Но как человеку быть, если ему не спится? Если, застрявши в ночи, не в силах он сделать шаг из действительности в блаженный мир вымысла… Чтобы избыть реальность, приковавшую его душу к телу, бедняга пытается фантазировать. Он считает белых верблюдов, проектирует в уме дома или разыгрывает воображаемые пьески. Но грезы искусственными не бывают. Придуманные дома рассыпаются, а персонажи, порожденные бессонницей, бледны и сами не движутся. Словно ребенок, наказанный и забытый, мается человек в ночи, и неизвестен час его избавления.
Меланхолия навещает Нефедова между вечерним и утренним уколами. Она единственная из его посетительниц нелицемерна. Игорь привык к ней; они неразлучны даже в туалете, куда он ходит курить по нескольку раз за ночь. Всякий раз, шлепая тускло освещенным больничным коридором, Нефедов воображает себя смотрителем кладбища, но это преувеличение, навеянное как раз меланхолией. В палатах здесь нет пока ни одного покойника – больные кряхтят, стонут, кашляют, но умирать не спешат. Спят, но живут.

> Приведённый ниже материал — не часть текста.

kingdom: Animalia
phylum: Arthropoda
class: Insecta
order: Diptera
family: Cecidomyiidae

Пульмонологическое отделение вообще считается малолетальным в отличие, скажем, от кардиологии. Там же такое не редкость… Сердечники летальны внезапно и непредсказуемо, как птицы некоторых видов, умирающие иногда от простого испуга. Например, если в палате скончается один из сердечников, то соседи его могут быстро за ним последовать. Кардиологи называют это эффектом домино и стараются таких случаев по возможности избегать. Для этого они отделяют безнадежных больных от тех, кто с надеждой еще не расстался, и отправляют первых умирать в пульмонологию. Здесь неизбежное совершается без эффектов, потому что, во-первых, легочники не так впечатлительны, а во-вторых, сердечники для них как бы люди другой национальности.

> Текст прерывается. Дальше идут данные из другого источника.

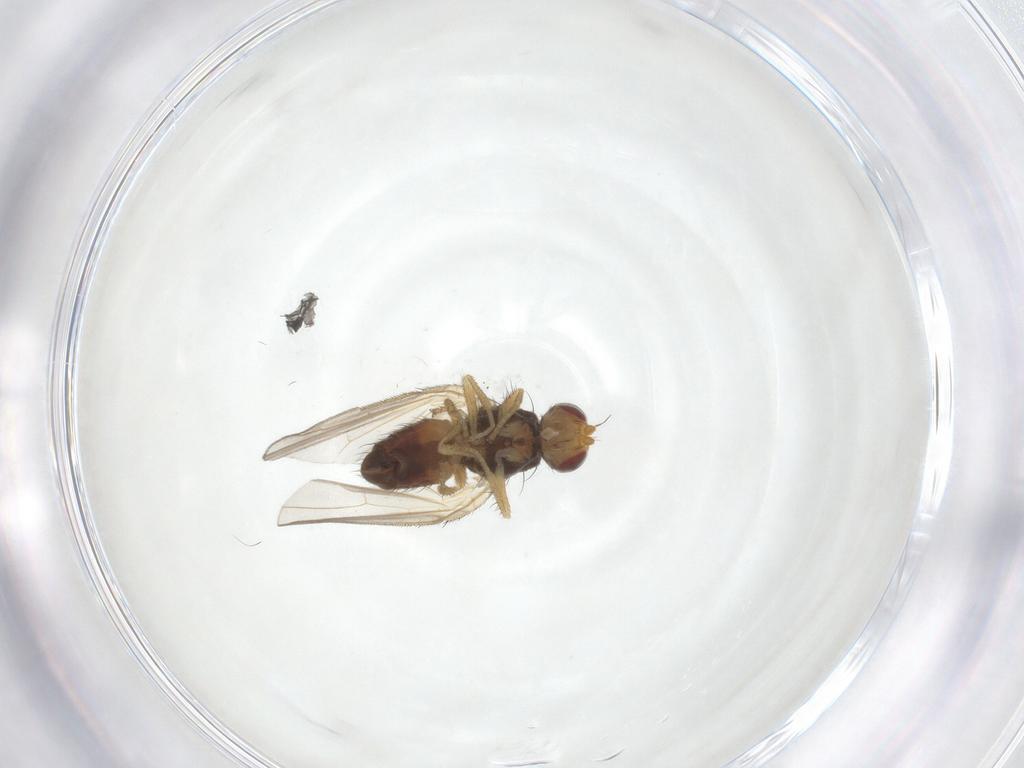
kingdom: Animalia
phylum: Arthropoda
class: Insecta
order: Diptera
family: Heleomyzidae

Между прочим, одну такую безнадежную сердечницу принесли в отделение не далее чем вчера. Места в палате ей не досталось, и женщину положили прямо в коридоре, что создает для всех неудобства. Правда, врачи говорят, что это временно. Всякий раз, когда Нефедов минует ее по пути в туалет, сердечница ему чуть-чуть улыбается – ей неловко, что она лежит тут и умирает на проходе.
Вот ее койка – между пожарным ящиком и кадкой с фикусом. Сердечница, к слову, не спит – она смотрит на Игоря и… шевелит губами, будто силясь что-то сказать. Может быть, просит позвать сестру?